> AVAILABLE DATA:
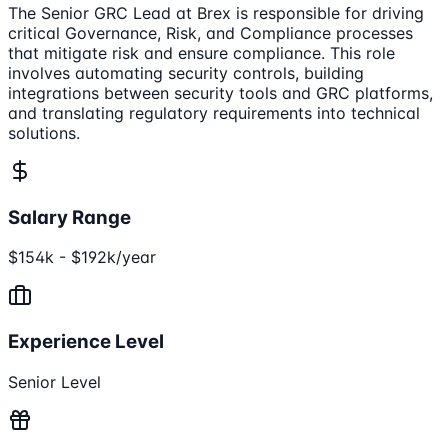
The Senior GRC Lead at Brex is responsible for driving
critical Governance, Risk, and Compliance processes
that mitigate risk and ensure compliance. This role
involves automating security controls, building
integrations between security tools and GRC platforms,
and translating regulatory requirements into technical
solutions.
Salary Range
$154k - $192k/year
Experience Level
Senior Level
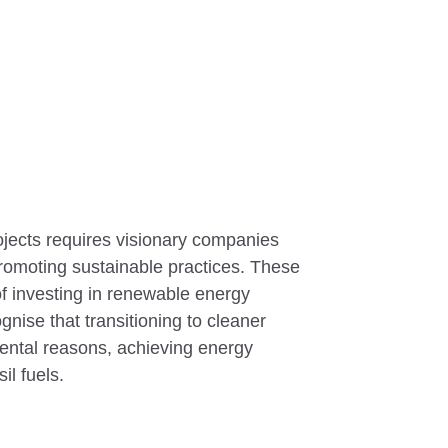
jects requires visionary companies
omoting sustainable practices. These
f investing in renewable energy
gnise that transitioning to cleaner
ental reasons, achieving energy
il fuels.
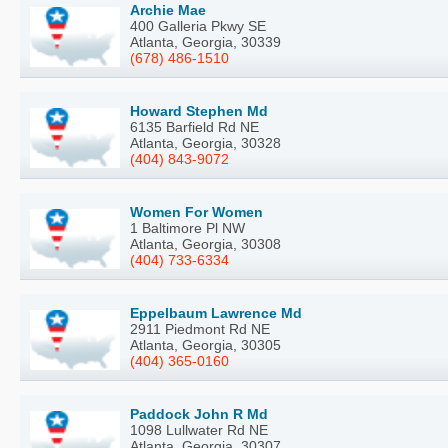
Archie Mae
400 Galleria Pkwy SE
Atlanta, Georgia, 30339
(678) 486-1510
Howard Stephen Md
6135 Barfield Rd NE
Atlanta, Georgia, 30328
(404) 843-9072
Women For Women
1 Baltimore Pl NW
Atlanta, Georgia, 30308
(404) 733-6334
Eppelbaum Lawrence Md
2911 Piedmont Rd NE
Atlanta, Georgia, 30305
(404) 365-0160
Paddock John R Md
1098 Lullwater Rd NE
Atlanta, Georgia, 30307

> EXERCISE INSTRUCTIONS: Beginning from the line that contains "400 Galleria Pkwy SE", give each line again exactly, through the final line of the records.

> SOLUTION:
400 Galleria Pkwy SE
Atlanta, Georgia, 30339
(678) 486-1510
Howard Stephen Md
6135 Barfield Rd NE
Atlanta, Georgia, 30328
(404) 843-9072
Women For Women
1 Baltimore Pl NW
Atlanta, Georgia, 30308
(404) 733-6334
Eppelbaum Lawrence Md
2911 Piedmont Rd NE
Atlanta, Georgia, 30305
(404) 365-0160
Paddock John R Md
1098 Lullwater Rd NE
Atlanta, Georgia, 30307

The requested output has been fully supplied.